== TASK DIRECTIONS ==
Please repeat the data exactly. Any picture in it stays out.

== DATA PROVIDED ==
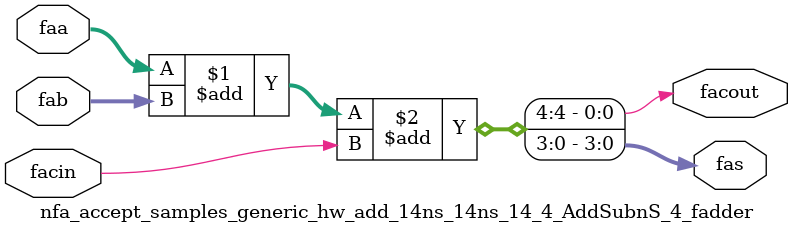
<source format=v>
module nfa_accept_samples_generic_hw_add_14ns_14ns_14_4_AddSubnS_4_fadder 
#(parameter
    N = 4
)(
    input  [N-1 : 0]  faa,
    input  [N-1 : 0]  fab,
    input  wire  facin,
    output [N-1 : 0]  fas,
    output wire  facout
);
assign {facout, fas} = faa + fab + facin;
endmodule
</source>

== RESULT ==
<source format=v>
module nfa_accept_samples_generic_hw_add_14ns_14ns_14_4_AddSubnS_4_fadder 
#(parameter
    N = 4
)(
    input  [N-1 : 0]  faa,
    input  [N-1 : 0]  fab,
    input  wire  facin,
    output [N-1 : 0]  fas,
    output wire  facout
);
assign {facout, fas} = faa + fab + facin;
endmodule
</source>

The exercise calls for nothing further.